## What to do
Only lines with the word "Ruminantes" are needed; collect each of them from the listing below.
── Supplied data ──
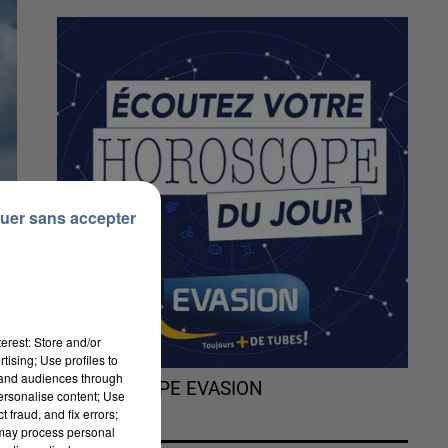
uer sans accepter
erest: Store and/or
tising; Use profiles to
tand audiences through
L'HOROSCOPE EVASION
personalise content; Use
 fraud, and fix errors;
 may process personal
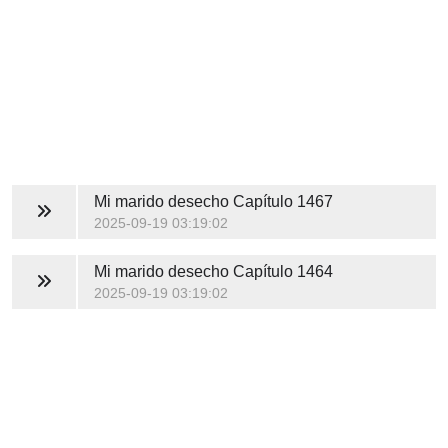
Mi marido desecho
Capítulo 1467
2025-09-19 03:19:02
Mi marido desecho
Capítulo 1464
2025-09-19 03:19:02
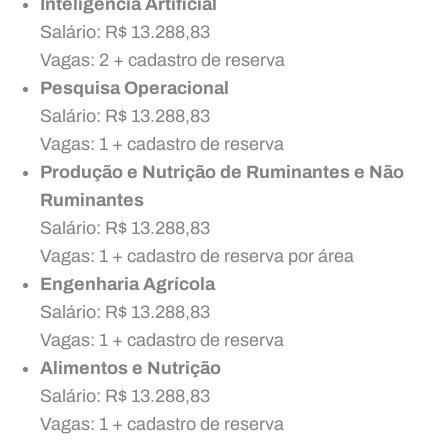
Inteligência Artificial
Salário: R$ 13.288,83
Vagas: 2 + cadastro de reserva
Pesquisa Operacional
Salário: R$ 13.288,83
Vagas: 1 + cadastro de reserva
Produção e Nutrição de Ruminantes e Não
Ruminantes
Salário: R$ 13.288,83
Vagas: 1 + cadastro de reserva por área
Engenharia Agrícola
Salário: R$ 13.288,83
Vagas: 1 + cadastro de reserva
Alimentos e Nutrição
Salário: R$ 13.288,83
Vagas: 1 + cadastro de reserva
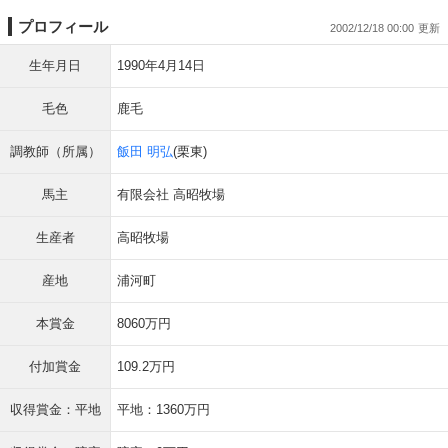
プロフィール
2002/12/18 00:00
生年月日
1990年4月14日
毛色
鹿毛
調教師（所属）
飯田 明弘
(栗東)
馬主
有限会社 高昭牧場
生産者
高昭牧場
産地
浦河町
本賞金
8060万円
付加賞金
109.2万円
収得賞金：平地
平地：1360万円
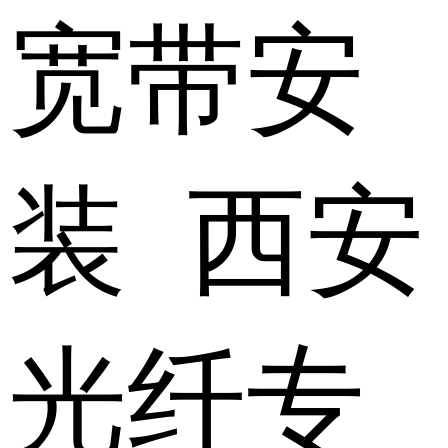
宽带安
装 西安
光纤专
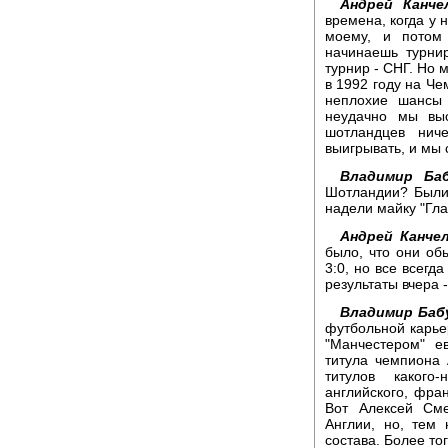
Андрей Канчел
времена, когда у 
моему, и потом
начинаешь турни
турнир - СНГ. Но 
в 1992 году на Че
неплохие шансы 
неудачно мы вы
шотландцев нич
выигрывать, и мы 
Владимир Баб
Шотландии? Были 
надели майку "Гла
Андрей Канчел
было, что они об
3:0, но все всегд
результаты вчера 
Владимир Баб
футбольной карье
"Манчестером" е
титула чемпиона 
титулов какого
английского, фран
Вот Алексей См
Англии, но, тем 
состава. Более тог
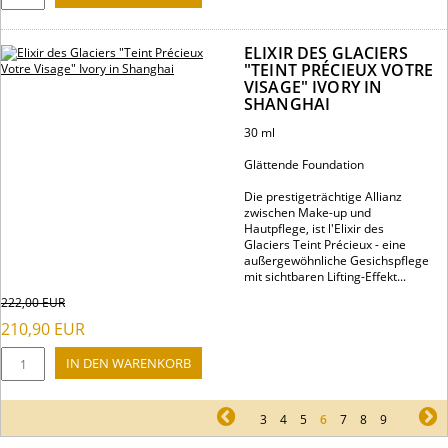
ELIXIR DES GLACIERS
"TEINT PRÉCIEUX VOTRE
VISAGE" IVORY IN
SHANGHAI
30 ml
Glättende Foundation
Die prestigeträchtige Allianz
zwischen Make-up und
Hautpflege, ist l'Elixir des
Glaciers Teint Précieux - eine
außergewöhnliche Gesichspflege
mit sichtbaren Lifting-Effekt...
222,00
EUR
210,90
EUR
pr
3
4
5
6
7
8
9
ne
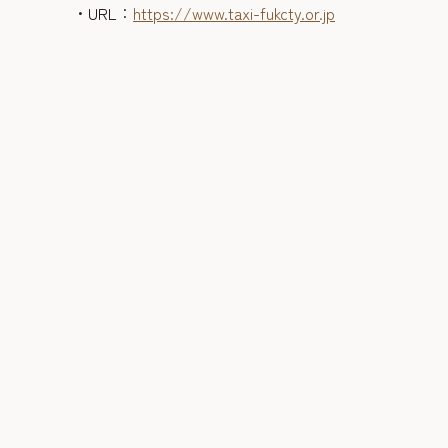
・URL：
https://www.taxi-fukcty.or.jp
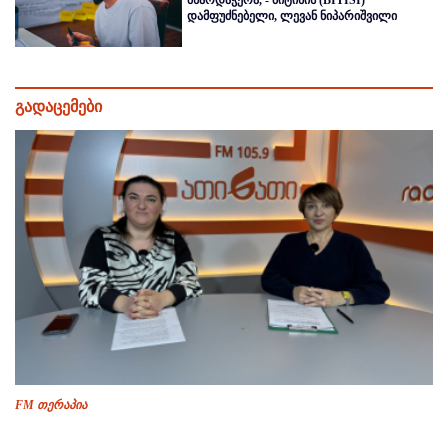
მხარდაჭერა, - ბიტისის (BITISI)
დამფუძნებელი, ლევან ნიპარიშვილი
გადაცემები
FM თერაპია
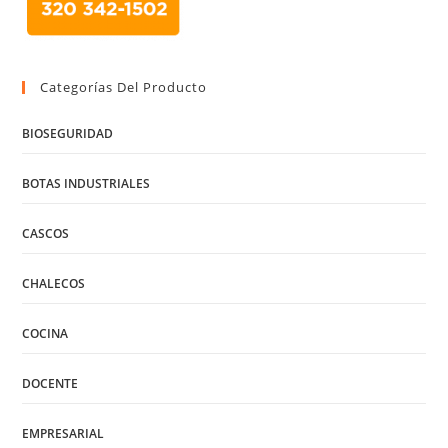
Categorías Del Producto
BIOSEGURIDAD
BOTAS INDUSTRIALES
CASCOS
CHALECOS
COCINA
DOCENTE
EMPRESARIAL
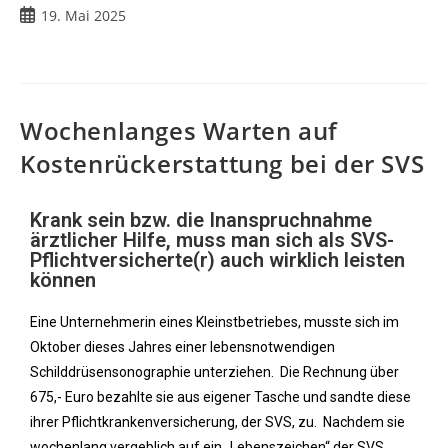
19. Mai 2025
Wochenlanges Warten auf
Kostenrückerstattung bei der SVS
Krank sein bzw. die Inanspruchnahme
ärztlicher Hilfe, muss man sich als SVS-
Pflichtversicherte(r) auch wirklich leisten
können
Eine Unternehmerin eines Kleinstbetriebes, musste sich im
Oktober dieses Jahres einer lebensnotwendigen
Schilddrüsensonographie unterziehen. Die Rechnung über
675,- Euro bezahlte sie aus eigener Tasche und sandte diese
ihrer Pflichtkrankenversicherung, der SVS, zu. Nachdem sie
wochenlang vergeblich auf ein „Lebenszeichen“ der SVS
───
## Exercise response
Produção e Nutrição de Ruminantes e Não
Ruminantes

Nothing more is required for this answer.